Gather up all his clothes, shred them and leave out with the rubbish? Give all his gadgets a thorough wash on the hottest setting? Sell all his gifts to you on ebay and use the money on a fantastic holiday? Repaint his car in shabby chic style?
You could make this Ultimate Heartbreak Chocolate Brownie.
Someone did once describe it as so good it should be illegal.
I would love to take credit for the recipe. Alas, I cannot. I found it in Annie Bell’s Baking Bible – a book stuffed to bursting with fantastic cake recipes.
300g dark chocolate (50 per cent cocoa solids)
180g light Muscovado sugar
4 medium eggs plus 1 yolk
115g ground almonds
100g plain flour
15g cocoa powder
1 teaspoon baking powder
3 tablespoons fresh orange juice
70g dark chocolate (70 per cent cocoa solids, chopped)
Preheat oven to 150 C fan oven/ 170C electric oven.

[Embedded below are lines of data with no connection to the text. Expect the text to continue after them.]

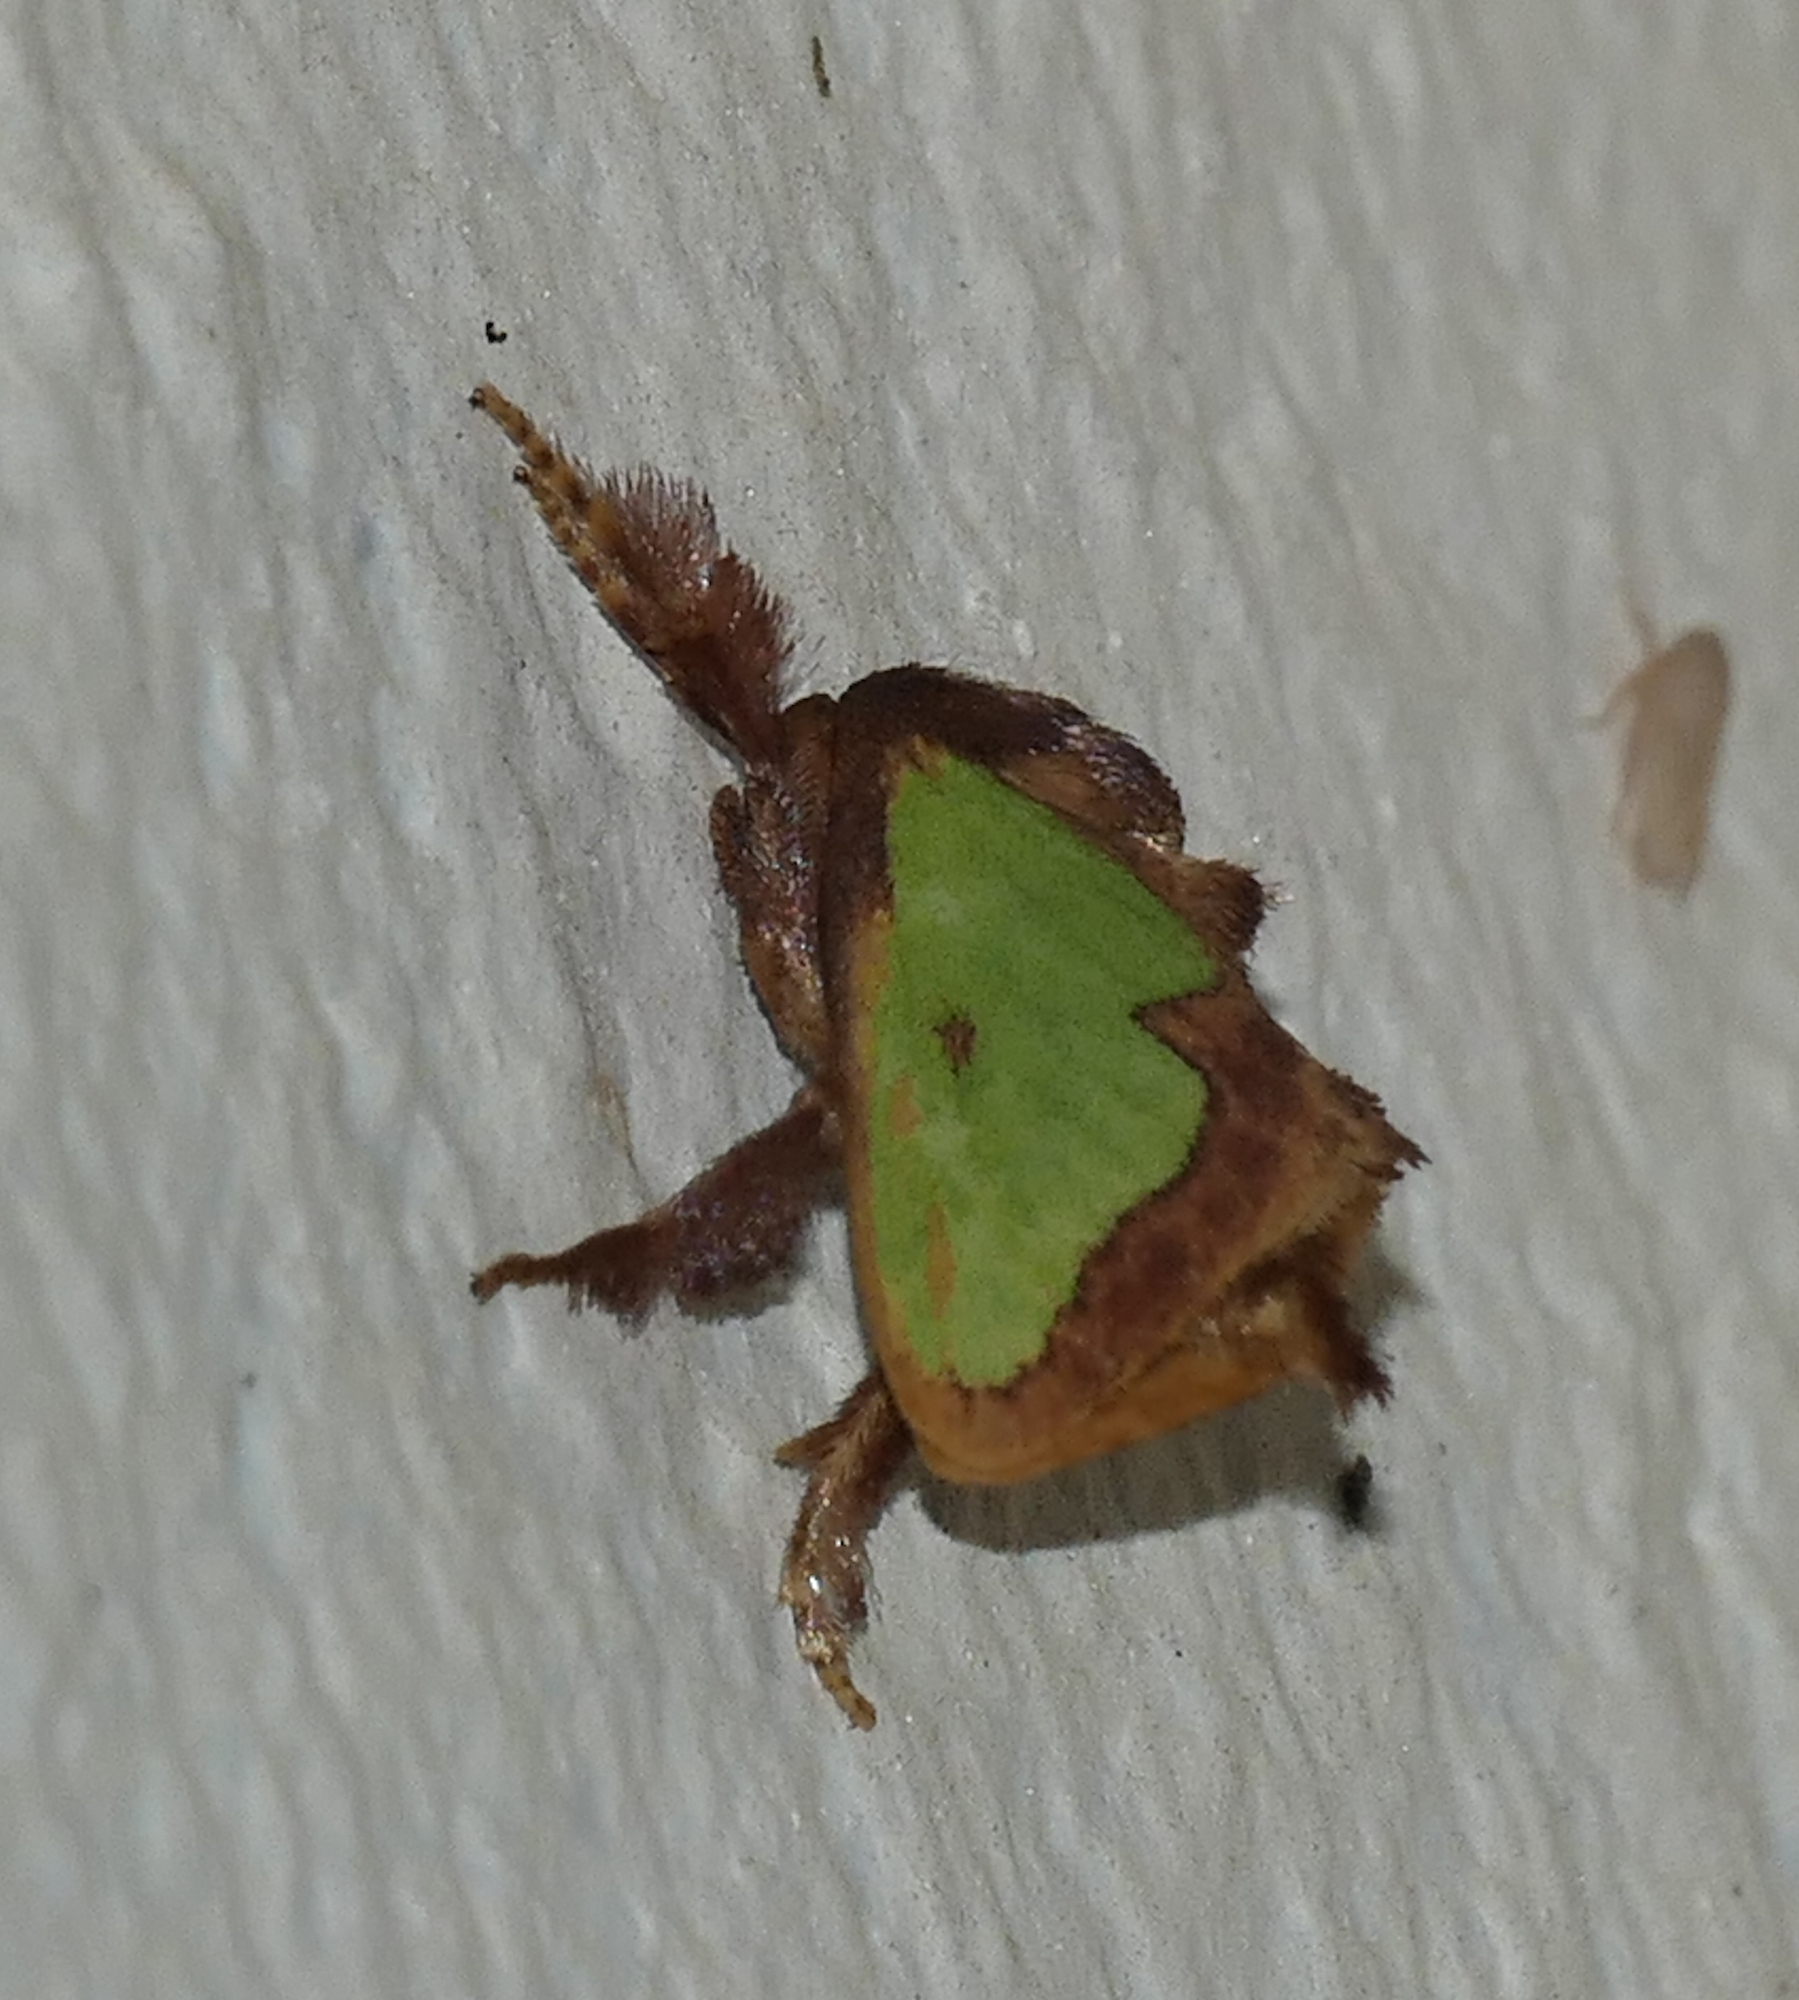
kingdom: Animalia
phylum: Arthropoda
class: Insecta
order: Lepidoptera
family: Limacodidae
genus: Euclea
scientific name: Euclea incisa
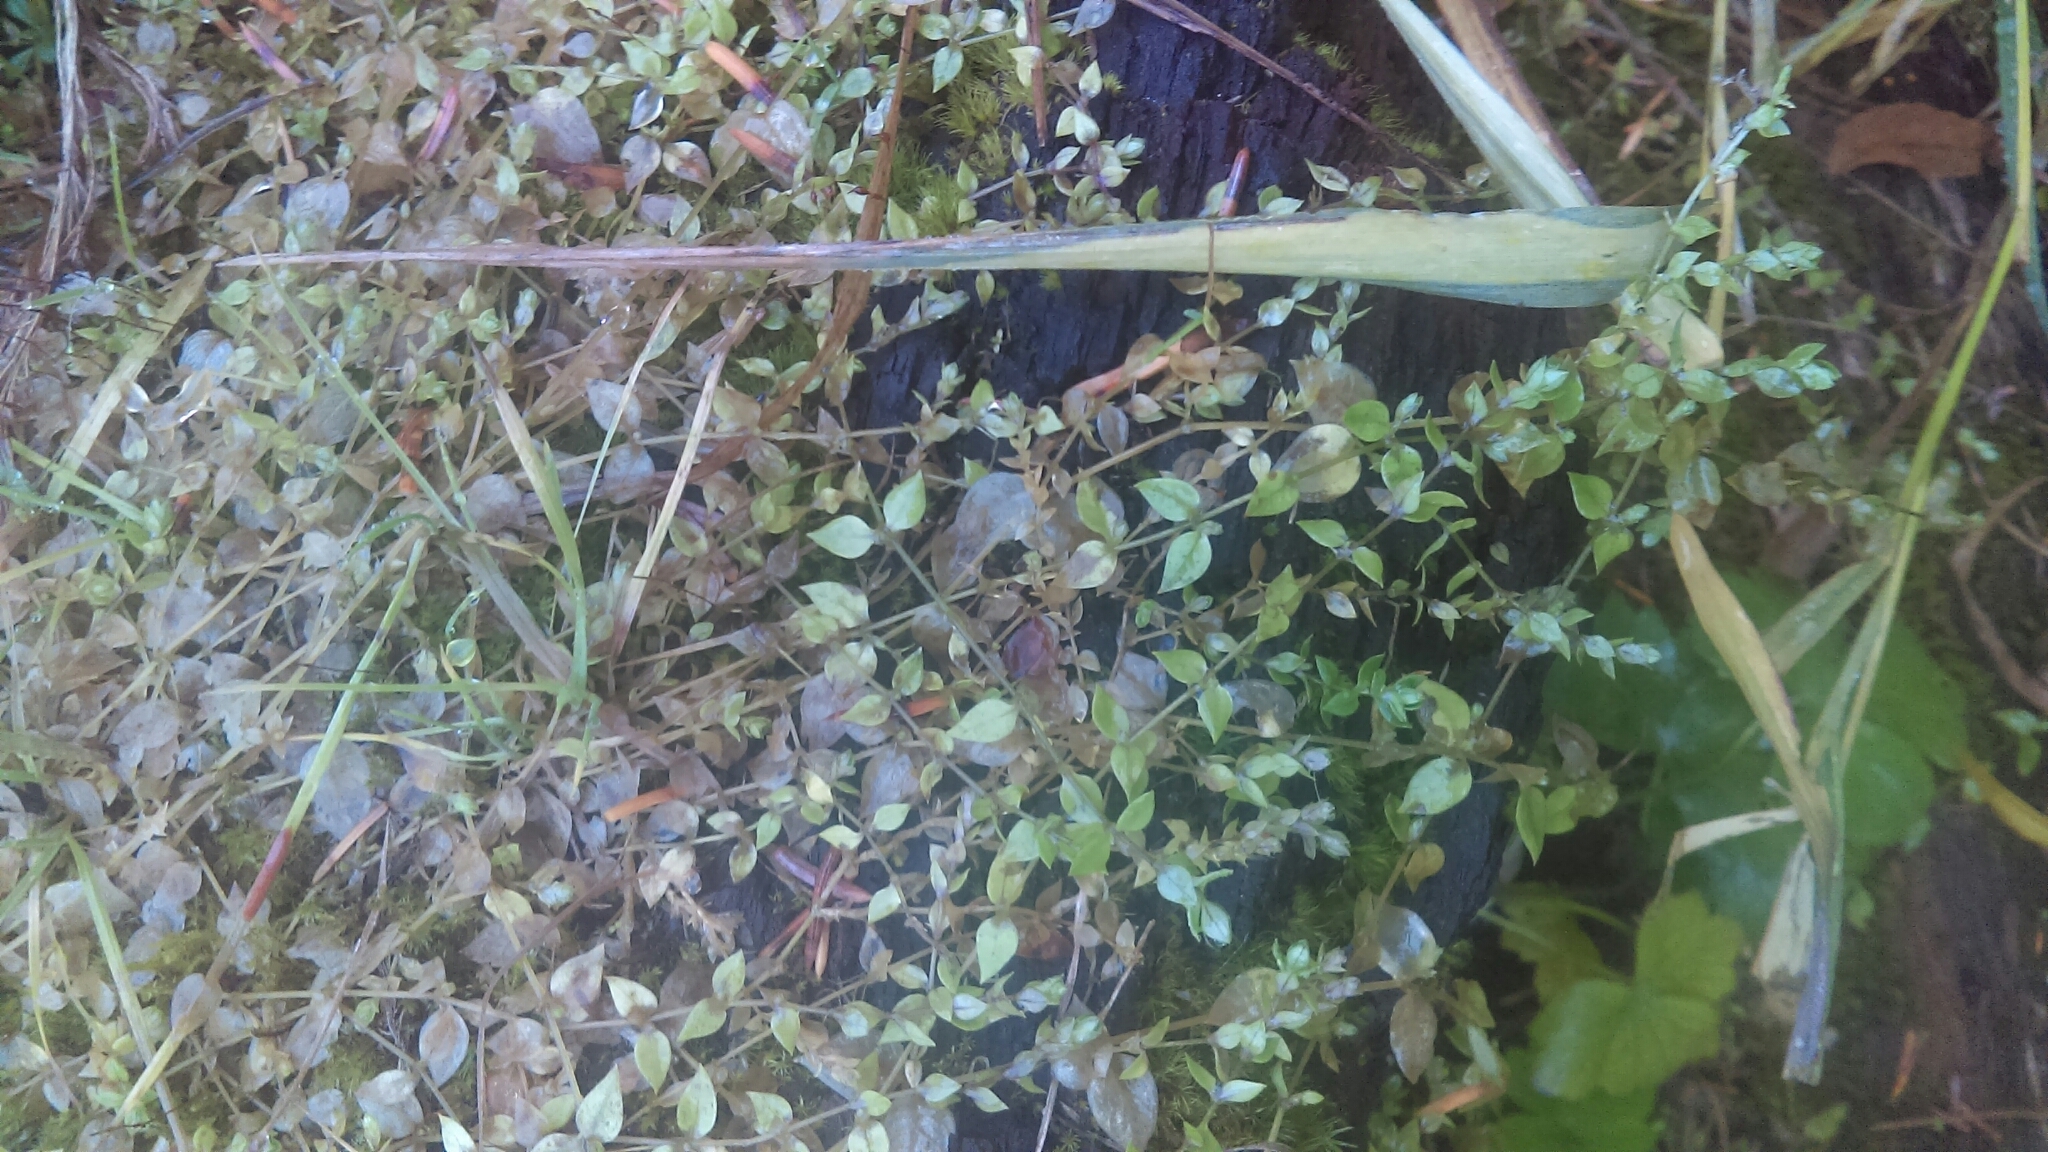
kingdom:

Grease and line a 23cm square x 4cm deep brownie tin.
Gently melt 300g dark chocolate with the butter in a bowl over a pan of simmering water. Remove from heat, add sugar and stir until smooth.
Add the eggs and yolk to the chocolate mix – one by one, beating after each addition. Continue beating until mixture is smooth and glossy. Fold in the ground almonds, then sift in the flour, cocoa and baking powder. Continue folding gently then stir in the orange juice and finally the chopped chocolate.
Pour mixture into the tin and bake for 25-30 minutes until the mixture begins to crack slightly. Remove from oven. Leave cake to cool for several hours. Slice and dust with cocoa powder.